All Scripture is God-breathed and is useful for teaching, rebuking, correcting and training in righteousness, so that the servant of God may be thoroughly equipped for every good work. 2 Timothy 3:16-17
One of the things I love about working at South Fellowship Church is the fact that this church takes the scriptures very seriously. I suspect most churches would say the same thing, but I’m not sure that they would mean the same thing that I do. It’s one thing to think that the Bible is really important and hold it in high esteem. It’s another thing entirely to open it, grapple with it, be confused by it, and allow it to soak deeply into the fabric of your life. I have the privilege of seeing our community grappling with the scriptures and I believe that is what God intended us to do. The words of Scripture are supposed to comfort, haunt, frustrate, and transform us. All of that requires that you learn how to handle the scriptures well.
As we enter into this new series, “Under The Radar,” we will encounter a few different scriptural genres but mostly biblical narrative. Learning to approach each scriptural genre well is part of what it means to handle the text wisely. Many might say that you should take the scriptures “Literally” but it might be more accurate to recommend that we take the scriptures “literarily (John Mark Comer).” If you find yourself in the poetic book of Psalms, for example, and you aim to take it literally, you may find yourself completely missing the intention of the text. Instead, we must learn to read a wide range of scriptural genre in order to understand and glean fully from the words.

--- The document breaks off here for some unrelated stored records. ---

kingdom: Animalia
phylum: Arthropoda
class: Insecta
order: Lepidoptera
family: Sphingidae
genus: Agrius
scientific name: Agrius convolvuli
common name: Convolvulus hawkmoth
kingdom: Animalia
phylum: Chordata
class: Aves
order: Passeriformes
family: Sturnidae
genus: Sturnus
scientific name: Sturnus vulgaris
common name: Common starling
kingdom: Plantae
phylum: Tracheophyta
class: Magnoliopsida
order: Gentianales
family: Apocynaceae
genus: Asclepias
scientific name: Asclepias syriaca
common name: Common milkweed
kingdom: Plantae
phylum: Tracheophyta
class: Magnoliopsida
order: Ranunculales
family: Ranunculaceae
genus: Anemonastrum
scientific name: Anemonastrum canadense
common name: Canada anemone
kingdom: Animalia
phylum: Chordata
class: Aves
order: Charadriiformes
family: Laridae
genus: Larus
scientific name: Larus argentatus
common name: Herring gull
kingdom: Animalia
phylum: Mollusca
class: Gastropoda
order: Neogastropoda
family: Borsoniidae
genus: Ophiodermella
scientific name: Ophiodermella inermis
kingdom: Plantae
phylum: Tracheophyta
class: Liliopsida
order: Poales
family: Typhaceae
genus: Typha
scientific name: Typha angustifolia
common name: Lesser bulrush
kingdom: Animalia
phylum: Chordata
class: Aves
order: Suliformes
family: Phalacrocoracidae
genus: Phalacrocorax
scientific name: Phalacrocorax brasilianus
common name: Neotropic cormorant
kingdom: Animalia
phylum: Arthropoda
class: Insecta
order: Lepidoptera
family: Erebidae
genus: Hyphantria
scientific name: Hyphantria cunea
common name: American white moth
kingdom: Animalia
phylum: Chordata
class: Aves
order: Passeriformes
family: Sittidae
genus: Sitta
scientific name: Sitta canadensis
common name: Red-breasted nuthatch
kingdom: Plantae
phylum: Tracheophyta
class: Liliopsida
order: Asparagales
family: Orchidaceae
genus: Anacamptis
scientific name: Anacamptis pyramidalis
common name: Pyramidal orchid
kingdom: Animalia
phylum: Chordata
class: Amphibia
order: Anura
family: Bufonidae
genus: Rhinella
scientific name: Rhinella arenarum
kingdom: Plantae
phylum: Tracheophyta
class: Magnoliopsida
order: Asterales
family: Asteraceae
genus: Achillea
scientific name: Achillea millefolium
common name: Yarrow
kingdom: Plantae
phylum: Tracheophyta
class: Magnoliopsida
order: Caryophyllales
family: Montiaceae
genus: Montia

In addition to studying the lives of various obscure characters in the scriptures, we will also be learning to interpret the scriptures each week throughout this series. Today, I simply want to dip your toes in the water of narrative. Read 1 Kings chapter 1 and pay attention to the elements of the narrative. Take a moment to jot down some of your observations. Who are the characters? What are they feeling? What is the setting? What is the crisis and rising action of the plot? Is there a narrator? Does God’s perspective show up anywhere in the story? What is the climax? What is the conclusion? Finally, see if answering these questions helps you to understand why the story is in the text and how it might relate to your life.